▶ Work order: Scan the records that follow, and whenever a line has the word "worn", copy it.

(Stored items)
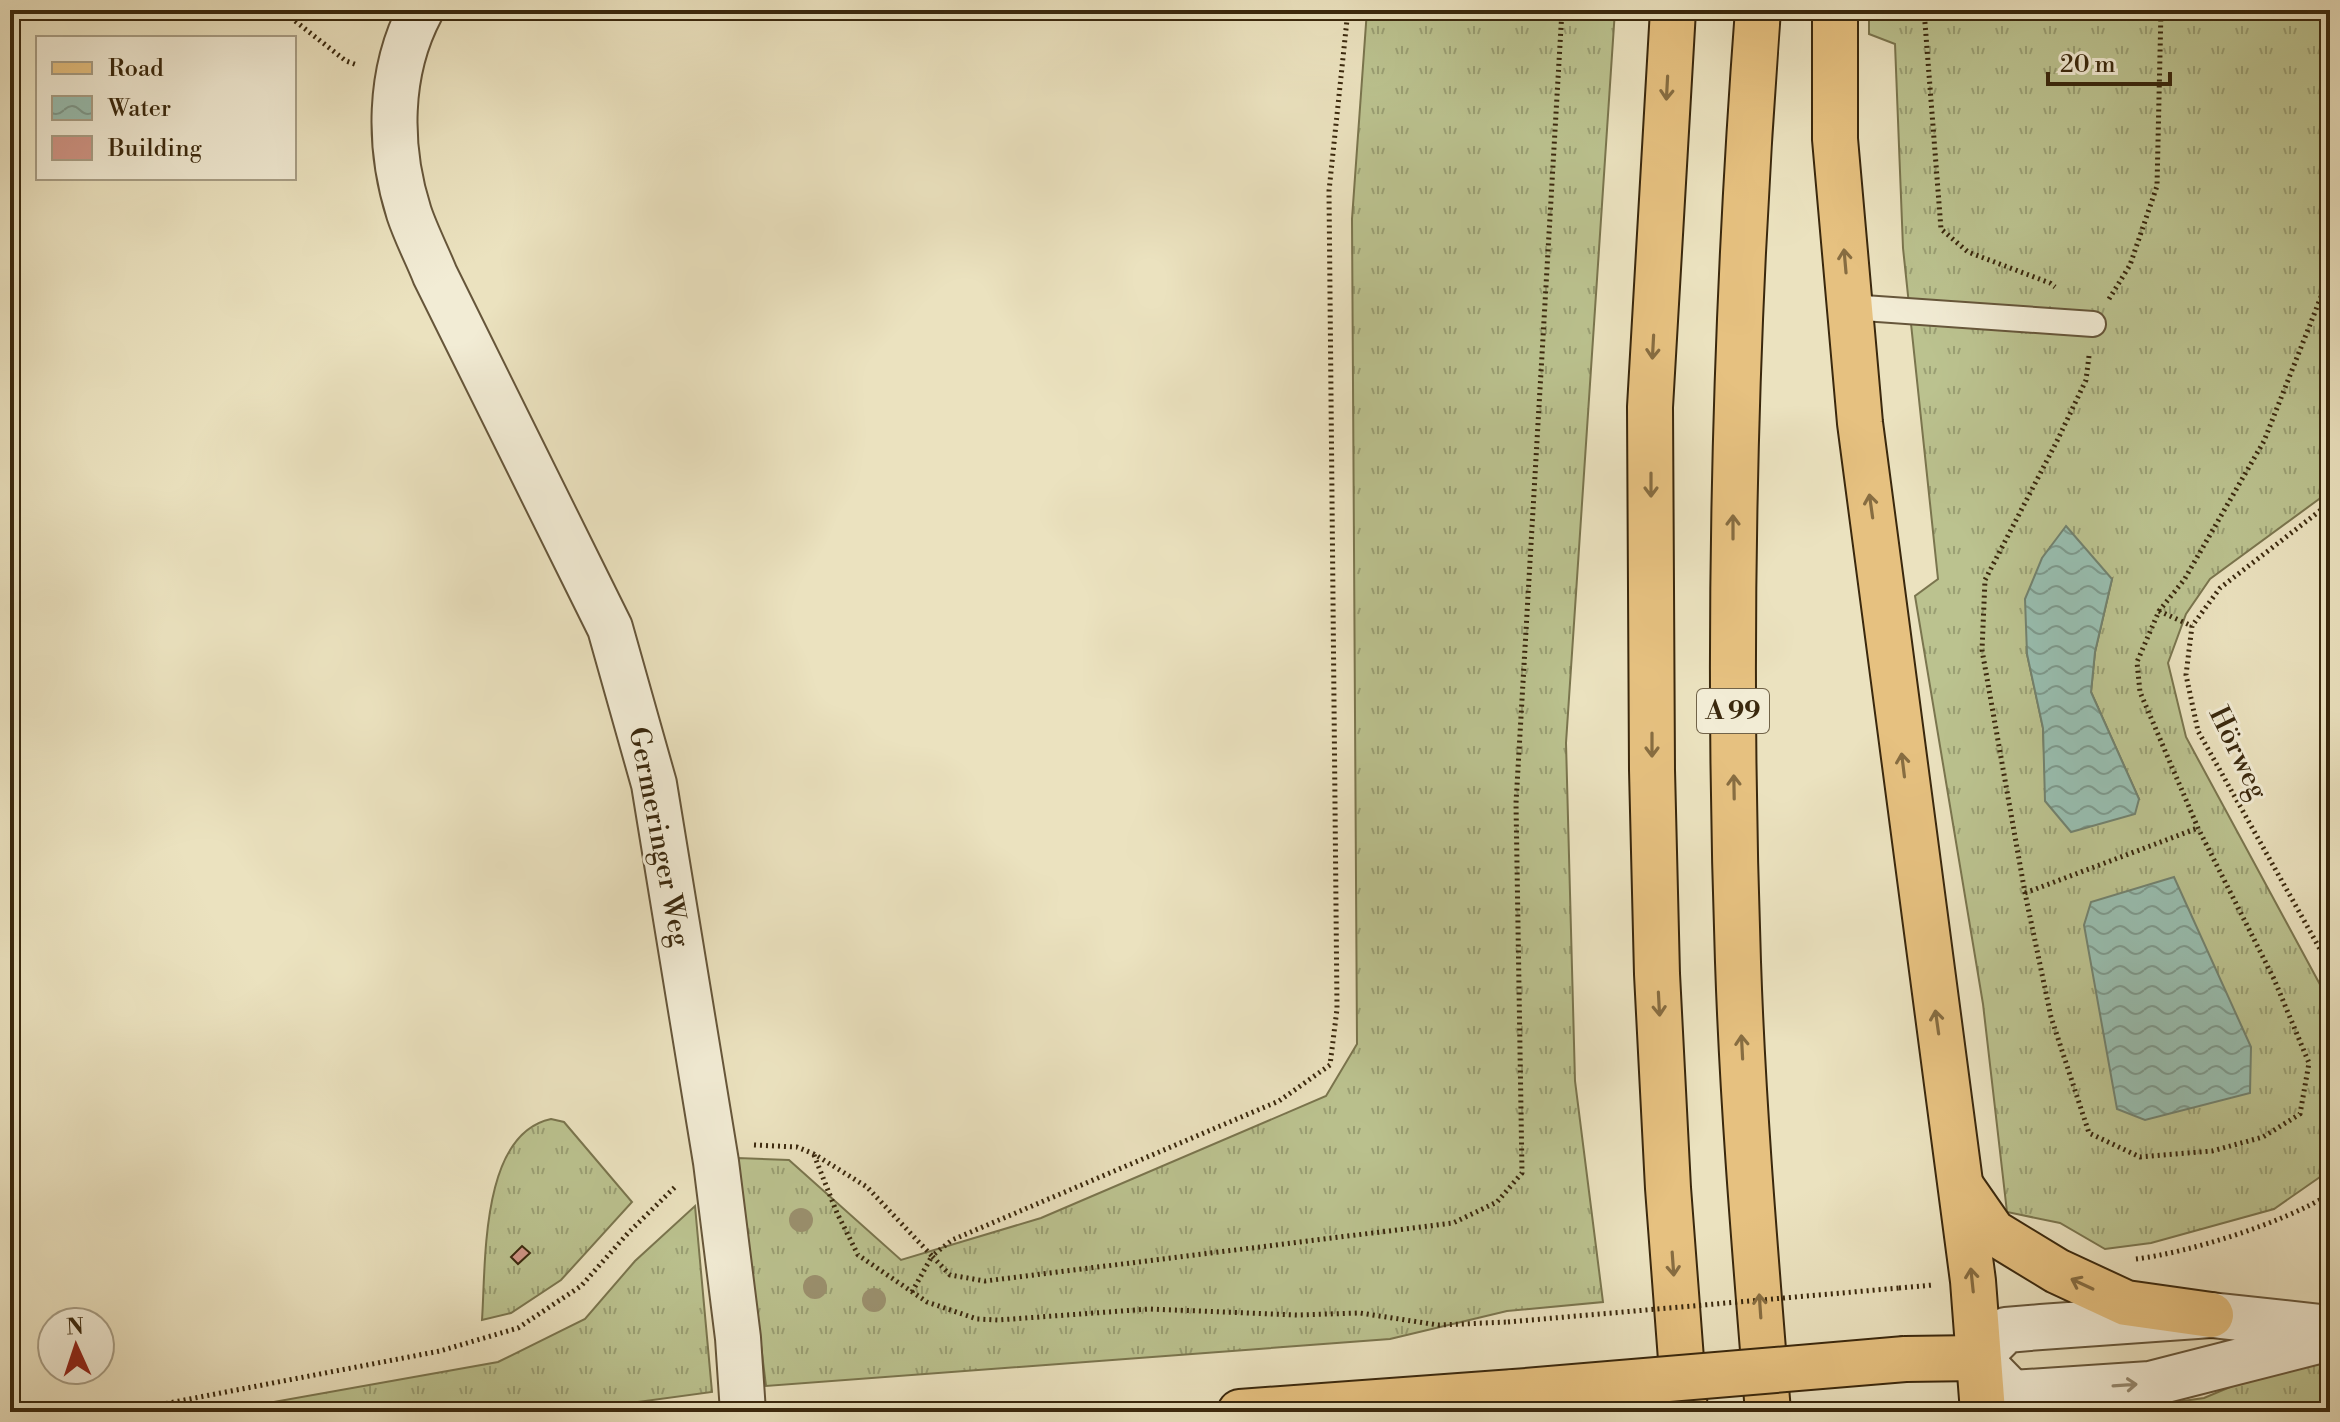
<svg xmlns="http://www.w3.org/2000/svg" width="2340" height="1422" font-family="'Libre Bodoni',serif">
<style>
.grass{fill:url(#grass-tufts);stroke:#7a754e;stroke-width:2;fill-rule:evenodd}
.water{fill:url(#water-waves);stroke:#72826f;stroke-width:2}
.building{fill:#d09586;stroke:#3a280d;stroke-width:2}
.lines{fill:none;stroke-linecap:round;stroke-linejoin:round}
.service-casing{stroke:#66563a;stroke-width:28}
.minor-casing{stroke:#66563a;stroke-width:48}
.tertiary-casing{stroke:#66563a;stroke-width:48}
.primary-casing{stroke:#3a280d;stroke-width:48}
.motorway-casing{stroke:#3a280d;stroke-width:48}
.path{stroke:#3a280d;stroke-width:5;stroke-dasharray:2 4;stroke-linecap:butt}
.service{stroke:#f2ecd5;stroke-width:24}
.minor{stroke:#f2ecd5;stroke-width:44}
.tertiary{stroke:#f2ecd5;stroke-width:44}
.primary{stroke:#e6c180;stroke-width:44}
.motorway{stroke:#e6c180;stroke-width:44}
.primary-bridge-casing{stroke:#3a280d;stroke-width:48;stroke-linecap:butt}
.path-bridge{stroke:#3a280d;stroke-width:5;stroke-dasharray:2 4;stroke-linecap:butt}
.primary-bridge{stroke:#e6c180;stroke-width:44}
.tree{fill:#9b916f}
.oneway{stroke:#876d41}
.oneway2{stroke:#968a71}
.labels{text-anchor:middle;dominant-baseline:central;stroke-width:6;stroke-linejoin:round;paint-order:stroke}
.shield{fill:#f2ecd5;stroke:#716349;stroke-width:2}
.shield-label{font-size:26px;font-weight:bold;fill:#3a280d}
.street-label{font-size:28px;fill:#3a280d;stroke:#f2ecd5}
</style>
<defs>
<pattern id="grass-tufts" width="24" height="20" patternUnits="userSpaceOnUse" patternTransform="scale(2)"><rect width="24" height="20" fill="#bbc28f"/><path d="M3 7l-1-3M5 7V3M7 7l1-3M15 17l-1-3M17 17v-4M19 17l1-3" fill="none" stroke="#999e73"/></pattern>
<pattern id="water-waves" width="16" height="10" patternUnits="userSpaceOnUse" patternTransform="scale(2)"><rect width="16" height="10" fill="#98beb0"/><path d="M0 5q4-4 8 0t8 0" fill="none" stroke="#7d9a8e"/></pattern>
</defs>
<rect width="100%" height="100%" fill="#ebe2bf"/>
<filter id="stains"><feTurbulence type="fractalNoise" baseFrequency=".0025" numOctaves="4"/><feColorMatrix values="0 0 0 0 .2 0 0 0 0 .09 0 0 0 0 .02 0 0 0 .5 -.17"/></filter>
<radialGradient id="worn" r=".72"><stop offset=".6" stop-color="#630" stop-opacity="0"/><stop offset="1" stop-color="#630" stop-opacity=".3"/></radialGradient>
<g class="grass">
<path d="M1367 10H1615L1566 743 1575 1081 1603 1302 1507 1311 1390 1339 766 1386 738 1158 789 1160 901 1260 1041 1218 1326 1096 1357 1044 1352 219Z"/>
<path d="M1869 10H2330V491L2210 579 2186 614 2168 663 2186 737 2330 1003V1170L2274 1209 2151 1243 2105 1249 2060 1223 2007 1212 1983 1004 1915 596 1938 579 1903 248 1895 44 1869 34ZM2112 579 2095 652 2091 692 2139 799 2046 801 2043 728 2027 654Z"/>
<path d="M551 1119 564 1122 632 1202 561 1280 511 1313 482 1320C486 1263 480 1134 551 1119Z"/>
<path d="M695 1206 712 1392 564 1412H217L498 1362 585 1319 635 1261Z"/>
<path d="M2330 1363V1412H2105L2204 1398 2273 1369Z"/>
</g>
<g class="water">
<path d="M2066 526 2112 579 2095 652 2091 692 2139 799 2135 814 2071 832 2045 801 2043 728 2027 654 2025 599 2042 558Z"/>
<path d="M2174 877 2251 1047 2250 1093 2145 1120 2117 1109 2084 925 2091 902Z"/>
</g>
<path class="building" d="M522 1246 530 1253 518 1264 511 1257Z"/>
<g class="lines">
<g class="service-casing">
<path id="service" d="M1849 307 2093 324"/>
</g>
<g class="minor-casing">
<path id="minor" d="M2330 1328 2211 1315 2041 1327 2006 1330 1978 1358 2012 1393 2150 1384 2330 1338"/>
</g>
<g class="tertiary-casing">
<path id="tertiary" d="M421 10C388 72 388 147 409 213 416 234 427 255 435 275L610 628 654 784 716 1162 738 1338 743 1412"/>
</g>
<g class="primary-casing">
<g id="primary">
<path d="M1905 1359 1978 1358"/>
<path d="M1240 1412 1514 1392"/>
</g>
</g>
<g class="motorway-casing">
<g id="motorway">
<path d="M1673 10 1650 407 1652 770 1657 974 1668 1188 1685 1412"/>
<path d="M1758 10C1734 327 1727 644 1738 962 1743 1112 1756 1262 1768 1412"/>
<path d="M1835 10V139L1860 423 1973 1281 1983 1412"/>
<path d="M1961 1186 1993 1232 2057 1271 2126 1303 2211 1315"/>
</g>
</g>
<g class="path">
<path d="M281 10 346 61 357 65"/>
<path d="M1924 10 1941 229 1968 252 2050 283 2055 287"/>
<path d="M2109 299 2130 265 2157 186 2161 10"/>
<path d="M2089 356 2086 380 2057 441 1985 580 1982 650 2025 893 2051 1017 2089 1133 2140 1157 2212 1151 2263 1137 2300 1114 2309 1063 2274 979 2198 828 2140 692 2137 662 2159 611 2184 580 2264 441 2330 274"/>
<path d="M2330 503 2220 588 2192 626 2186 675 2198 731 2330 967"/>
<path d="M2159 611 2192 626"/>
<path d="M2025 893 2198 828"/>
<path d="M754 1145 797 1147 814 1154 867 1187 932 1256 952 1240 1279 1101 1330 1065 1337 1009 1329 191 1348 10"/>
<path d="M814 1155 837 1213 858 1255 927 1302 977 1319 998 1320 1149 1309 1297 1315 1360 1313 1438 1325 1508 1322"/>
<path d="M2136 1259C2191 1252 2283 1223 2330 1194"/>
<path d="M1899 1288 1933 1285"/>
<path d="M912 1292 932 1256 950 1275 985 1281 1453 1223 1497 1202 1522 1173 1516 803 1562 10"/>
<path d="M131 1412 158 1405 440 1351 518 1328 581 1286 629 1232 675 1187"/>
</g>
<use href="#service" class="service"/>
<use href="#minor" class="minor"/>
<use href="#tertiary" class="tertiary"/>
<use href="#primary" class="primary"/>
<use href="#motorway" class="motorway"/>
<g class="primary-bridge-casing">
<path id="primary-bridge" d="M1514 1392 1905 1359"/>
</g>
<path class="path-bridge" d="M1508 1322 1899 1288"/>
<use href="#primary-bridge" class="primary-bridge"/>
</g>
<g class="tree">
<circle cx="801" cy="1220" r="12"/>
<circle cx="815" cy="1287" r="12"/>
<circle cx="874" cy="1300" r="12"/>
</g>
<defs><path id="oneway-shaft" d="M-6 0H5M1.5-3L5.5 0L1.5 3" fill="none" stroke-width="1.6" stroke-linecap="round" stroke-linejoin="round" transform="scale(2)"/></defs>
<g class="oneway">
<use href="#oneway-shaft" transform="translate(1667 88) rotate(93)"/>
<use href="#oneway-shaft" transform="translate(1845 261) rotate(-95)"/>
<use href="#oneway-shaft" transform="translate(1653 347) rotate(93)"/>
<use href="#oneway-shaft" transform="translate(1651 485) rotate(90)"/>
<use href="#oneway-shaft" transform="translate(1871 506) rotate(-98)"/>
<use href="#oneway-shaft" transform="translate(1733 527) rotate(-90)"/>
<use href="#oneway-shaft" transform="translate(1652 745) rotate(90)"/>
<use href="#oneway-shaft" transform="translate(1903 765) rotate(-97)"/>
<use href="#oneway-shaft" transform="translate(1734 787) rotate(-91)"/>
<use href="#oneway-shaft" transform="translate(1659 1004) rotate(87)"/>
<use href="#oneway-shaft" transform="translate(1937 1022) rotate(-98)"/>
<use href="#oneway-shaft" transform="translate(1742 1047) rotate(-93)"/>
<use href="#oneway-shaft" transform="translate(1673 1264) rotate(86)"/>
<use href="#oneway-shaft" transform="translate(1972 1280) rotate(-96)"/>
<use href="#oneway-shaft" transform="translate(2082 1284) rotate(-155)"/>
<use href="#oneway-shaft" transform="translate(1760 1306) rotate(-94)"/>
</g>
<use class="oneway2" href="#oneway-shaft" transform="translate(2125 1385) rotate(-4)"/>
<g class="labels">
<rect class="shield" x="1697" y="689" width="72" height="44" rx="6"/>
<g class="shield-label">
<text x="1733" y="711">A 99</text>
</g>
<g class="street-label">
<text transform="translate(2238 753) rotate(64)">Hörweg</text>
<text transform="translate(659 837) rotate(79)">Germeringer Weg</text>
</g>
</g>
<rect width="2340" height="1422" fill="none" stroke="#ebe2bf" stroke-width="40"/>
<rect x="12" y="12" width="2316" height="1398" fill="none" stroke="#3a280d" stroke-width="4"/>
<rect x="20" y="20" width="2300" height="1382" fill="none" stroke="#3a280d" stroke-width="2"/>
<rect x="36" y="36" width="260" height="144" fill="#f2ecd5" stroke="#a89e85" stroke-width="2"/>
<rect x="52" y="62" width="40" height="12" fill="#e6c180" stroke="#a89e85" stroke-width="2"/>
<text x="108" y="76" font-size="24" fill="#3a280d">Road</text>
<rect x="52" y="96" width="40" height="24" fill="url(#water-waves)" stroke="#a89e85" stroke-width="2"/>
<text x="108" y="116" font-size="24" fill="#3a280d">Water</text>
<rect x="52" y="136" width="40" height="24" fill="#d09586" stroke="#a89e85" stroke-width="2"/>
<text x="108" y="156" font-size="24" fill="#3a280d">Building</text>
<g transform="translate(76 1346) rotate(357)"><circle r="38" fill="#f2ecd5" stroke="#a89e85" stroke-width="2"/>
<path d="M0-6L14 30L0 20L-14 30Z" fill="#8f2418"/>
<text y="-12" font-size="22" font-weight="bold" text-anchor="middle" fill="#3a280d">N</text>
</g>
<path d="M2048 72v12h122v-12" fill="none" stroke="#3a280d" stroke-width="4"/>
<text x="2060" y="72" font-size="24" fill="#3a280d" stroke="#f2ecd5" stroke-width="6" paint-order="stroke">20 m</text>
<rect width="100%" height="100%" filter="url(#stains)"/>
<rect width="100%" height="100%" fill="url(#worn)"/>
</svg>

▶ Solution for this problem:
<radialGradient id="worn" r=".72"><stop offset=".6" stop-color="#630" stop-opacity="0"/><stop offset="1" stop-color="#630" stop-opacity=".3"/></radialGradient>
<rect width="100%" height="100%" fill="url(#worn)"/>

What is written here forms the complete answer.